Vicious Week

Oh Man, These past two weeks since getting back from Vegas have been brtual. I’ve had patches blow up in my face (partly because Solaris patching is still so 1995). I had a storage crunch on my NetWorker index store force me to borrow some space and mount it over NFS. Which worked great. Until the server housing the NFS mounts core dumped and spontaneously rebooted in the middle of the backup window, wiping out the indexes of the two largest Oracle database servers in the environment. Yeah, the indexes were back on tape, but it would (and did) take a while to get em back. And of course I had to find some more spare space. That spare space had to come off of local, unprotected disk again (except for tape) since we are out of SAN storage until some new hardware hits the floor. That means a month or so. In the middle of hurricane season, as usual. All of which has meant precious little sleep of late.

Oh, and I’ve had my problems with Legato, er, EMC NetWorker over the past few years, but none of the above was NetWorker bug-related and it handled all that mess far more gracefully than I would’ve expected. It failed and restarted backups automatically, and recoving indexes was a simple process. I’ve done some bootstrap recoveries for DR tests in the past, but this was the real deal. So hoorah for NetWorker for doing something right and not being the cause of sleepless nights (yes. 7.3.3 is very stable in our busy,big, and hopelessly complex environment).

And of course there has been the inevitable management foolishness. Most of the above didn’t affect anything outside of “my world” but as soon as some manager sees a status update, they try and correlate some technical issue they’re having to my event and I have to answer all this foolishness. Politely. With little or no sleep. Not to mention, more foolishness sending me out of town for what looks to me like pure politics and little technical merit, but maybe I’m missing something. Nah, probably not. it’s a dog and pony show. I wonder if I’m a dog, or a pony?

Anyway, if anybody out there has some really super secret vacation ideas they want to share, send em my way. My wife and I really haven’t been on a vacation alone since 2004, our honeymoon. And, apparently, travel is, like, really expensive right now.

Vegas a few weeks ago didn’t do much for me for the vacation side, as mentioned below. But as a technical/educational trip, it was pretty cool. I’m not much of an EMC fanboy. We use both Netapp and Sun/HDS storage here in addition to EMC. There are things about those platforms I like a lot better than the mish-mash of storage options EMC presents.

I attended a ton of technical sessions.

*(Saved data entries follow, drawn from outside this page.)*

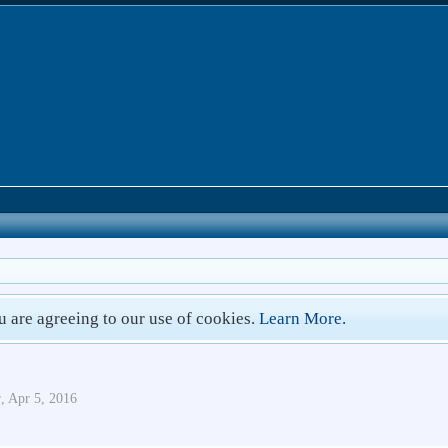
ou are agreeing to our use of cookies.
Learn More.
r
,
Apr 5, 2016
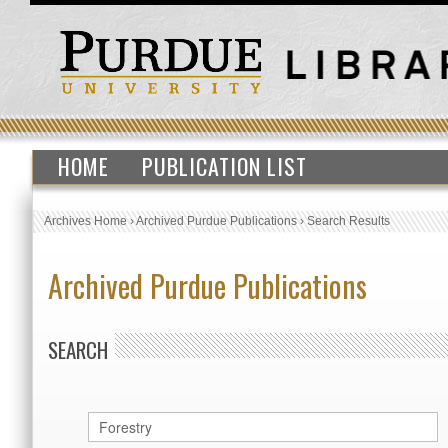
HOME
PUBLICATION LIST
Archives Home
›
Archived Purdue Publications
›
Search Results
Archived Purdue Publications
SEARCH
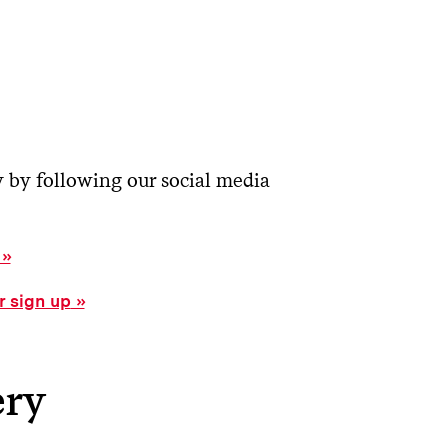
y by following our social media
r sign up
ery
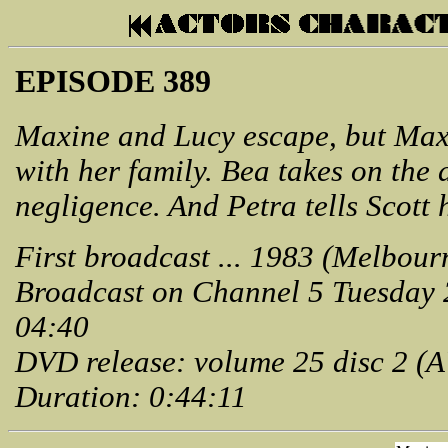
EPISODE 389
Maxine and Lucy escape, but Max
with her family. Bea takes on the
negligence. And Petra tells Scott h
First broadcast ... 1983 (Melbour
Broadcast on Channel 5 Tuesday
04:40
DVD release: volume 25 disc 2 (
Duration: 0:44:11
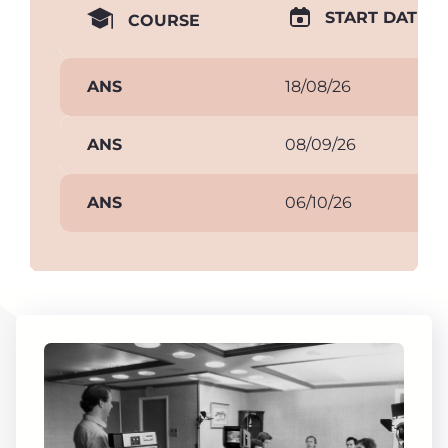
START DATE
COURSE
ANS
18/08/26
ANS
08/09/26
ANS
06/10/26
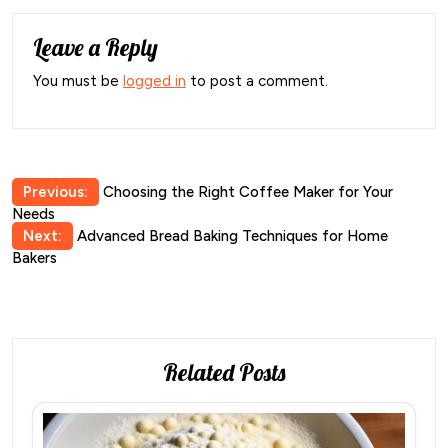
Leave a Reply
You must be
logged in
to post a comment.
Post
Previous:
Choosing the Right Coffee Maker for Your
Needs
navigation
Next:
Advanced Bread Baking Techniques for Home
Bakers
Related Posts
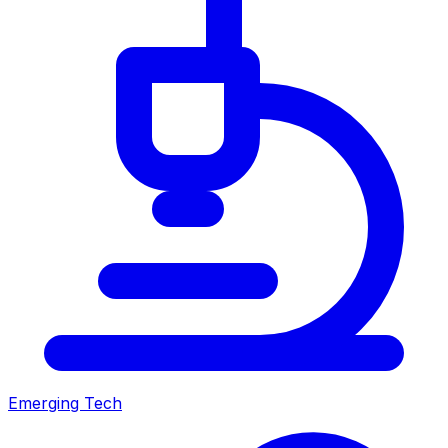
Emerging Tech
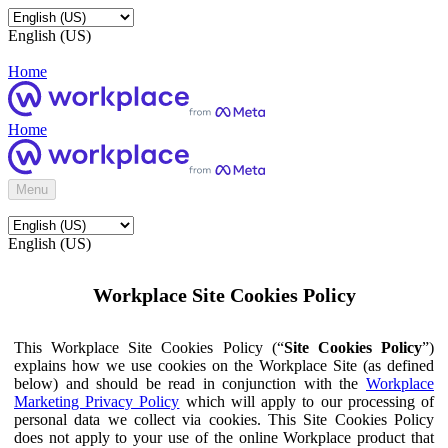
English (US)
Home
Home
Menu
English (US)
Workplace Site Cookies Policy
This Workplace Site Cookies Policy (“
Site Cookies Policy
”)
explains how we use cookies on the Workplace Site (as defined
below) and should be read in conjunction with the
Workplace
Marketing Privacy Policy
which will apply to our processing of
personal data we collect via cookies. This Site Cookies Policy
does not apply to your use of the online Workplace product that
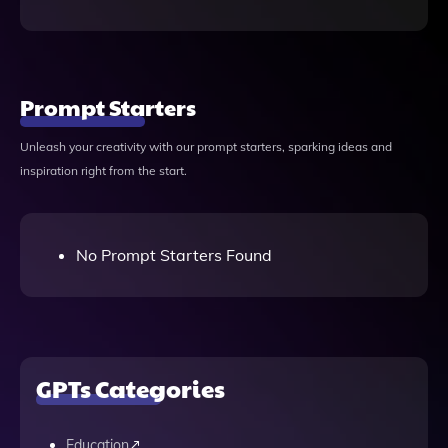
Prompt Starters
Unleash your creativity with our prompt starters, sparking ideas and
inspiration right from the start.
No Prompt Starters Found
GPTs Categories
Education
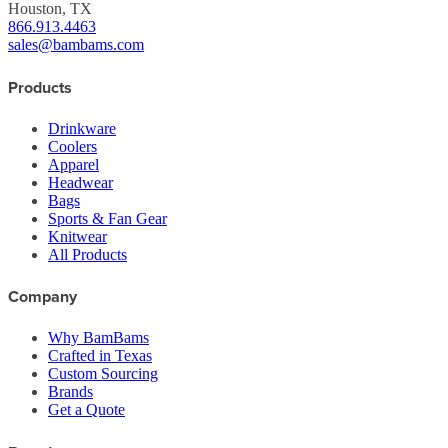
Houston, TX
866.913.4463
sales@bambams.com
Products
Drinkware
Coolers
Apparel
Headwear
Bags
Sports & Fan Gear
Knitwear
All Products
Company
Why BamBams
Crafted in Texas
Custom Sourcing
Brands
Get a Quote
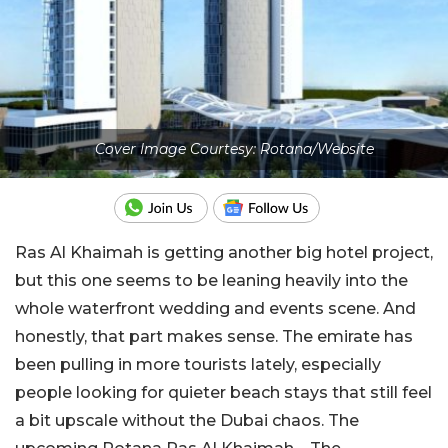
Cover Image Courtesy: Rotana/Website
Ras Al Khaimah is getting another big hotel project,
but this one seems to be leaning heavily into the
whole waterfront wedding and events scene. And
honestly, that part makes sense. The emirate has
been pulling in more tourists lately, especially
people looking for quieter beach stays that still feel
a bit upscale without the Dubai chaos. The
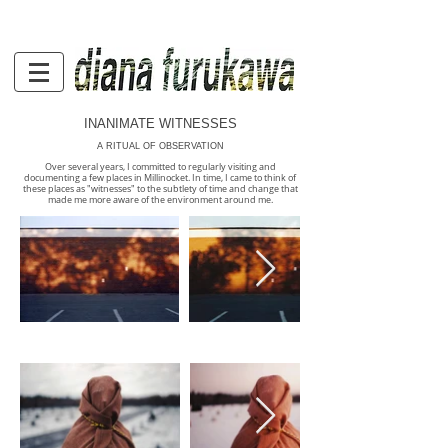
INANIMATE WITNESSES
A RITUAL OF OBSERVATION
Over several years, I committed to regularly visiting and
documenting a few places in Millinocket. In time, I came to think of
these places as "witnesses" to the subtlety of time and change that
made me more aware of the environment around me.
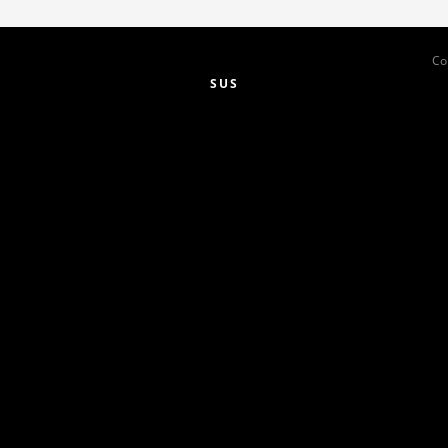
Co
SUS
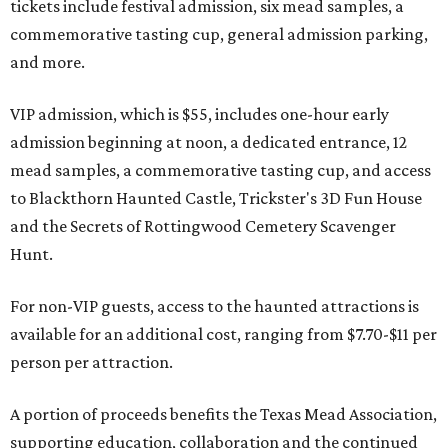
tickets include festival admission, six mead samples, a
commemorative tasting cup, general admission parking,
and more.
VIP admission, which is $55, includes one-hour early
admission beginning at noon, a dedicated entrance, 12
mead samples, a commemorative tasting cup, and access
to Blackthorn Haunted Castle, Trickster's 3D Fun House
and the Secrets of Rottingwood Cemetery Scavenger
Hunt.
For non-VIP guests, access to the haunted attractions is
available for an additional cost, ranging from $7.70-$11 per
person per attraction.
A portion of proceeds benefits the Texas Mead Association,
supporting education, collaboration and the continued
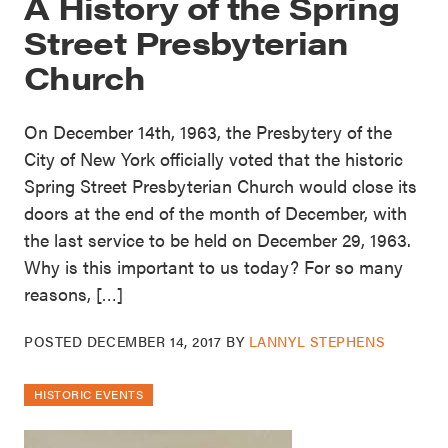
A History of the Spring
Street Presbyterian
Church
On December 14th, 1963, the Presbytery of the
City of New York officially voted that the historic
Spring Street Presbyterian Church would close its
doors at the end of the month of December, with
the last service to be held on December 29, 1963.
Why is this important to us today? For so many
reasons, […]
POSTED
DECEMBER 14, 2017
BY
LANNYL STEPHENS
HISTORIC EVENTS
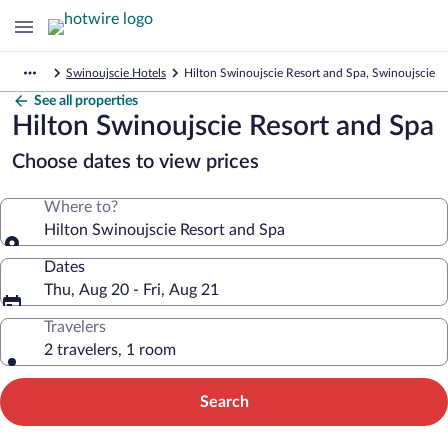
Swinoujscie Hotels
Hilton Swinoujscie Resort and Spa, Swinoujscie
See all properties
Hilton Swinoujscie Resort and Spa
Choose dates to view prices
Where to?
Hilton Swinoujscie Resort and Spa
Dates
Thu, Aug 20 - Fri, Aug 21
Travelers
2 travelers, 1 room
Search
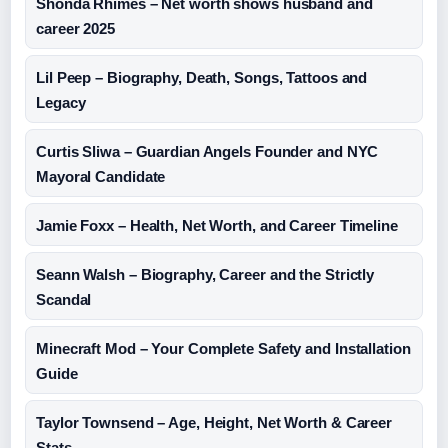
Shonda Rhimes – Net worth shows husband and
career 2025
Lil Peep – Biography, Death, Songs, Tattoos and
Legacy
Curtis Sliwa – Guardian Angels Founder and NYC
Mayoral Candidate
Jamie Foxx – Health, Net Worth, and Career Timeline
Seann Walsh – Biography, Career and the Strictly
Scandal
Minecraft Mod – Your Complete Safety and Installation
Guide
Taylor Townsend – Age, Height, Net Worth & Career
Stats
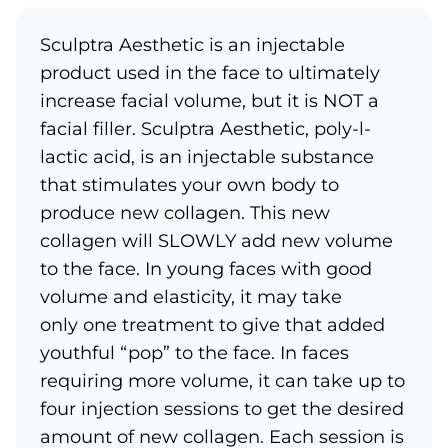
Sculptra Aesthetic is an injectable
product used in the face to ultimately
increase facial volume, but it is NOT a
facial filler. Sculptra Aesthetic, poly-l-
lactic acid, is an injectable substance
that stimulates your own body to
produce new collagen. This new
collagen will SLOWLY add new volume
to the face. In young faces with good
volume and elasticity, it may take
only one treatment to give that added
youthful “pop” to the face. In faces
requiring more volume, it can take up to
four injection sessions to get the desired
amount of new collagen. Each session is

There was a large VMWare presence there, which was pretty cool. We are deploying VMWare ESX, though I’m not directly involved in that activity. We handle the storage for ‘em though as well as the backups. To that end, I got really interested in Avamar for doing our VMWare guest backups. We did an eval here and it looks pretty good and it looks like we’re actually going to get it. I went to several sessions with that as well and feel a lot more comfortable with having stuck my neck out for this solution.

I’m sure there will be headaches in the deployment, but it should help. And I’ll be able to remove some complexity from our Networker deployment and free up some index space, by potentially removing 100 or more clients and putting them in Avamar. File servers, vmware guests, and some DMZ-resident hosts are all good candidates for that. Unlike a lot of EMC NetWorker customers, we aren’t initially interested in using NetWorker 7.4 with nominally-integrated Avamar. One of my goals is to reduce my complexity and index space in our huge NetWorker setup. So dividing and conquering actualy simplifies things for me rather than having one global namespace. I had some conversations with some EMC techies (and not sales techies) and they said that was unique in their experience.

But the reality for me is, even if the software can technically scale to 1000+ clients processing 100s of terabytes/week of backups (and DR copies), can it really be managed by humans at that point?  At such a scale, can you even get a window to patch things, do upgrades, etc? And if you do have a problem, the pain you have and the pain that problem can cause can be quite big indeed.  Obviously for me it already is with ~800 clients and about 70TB/week. (see paragraph one)
I’m still digesting material from the convention and looking forward to getting my hands on the presentation material. Like I said, it was pretty interesting stuff. If you’re, ya know, a geek.

Note: Yes. this is the most technical/geeky thing I’ve posted in years.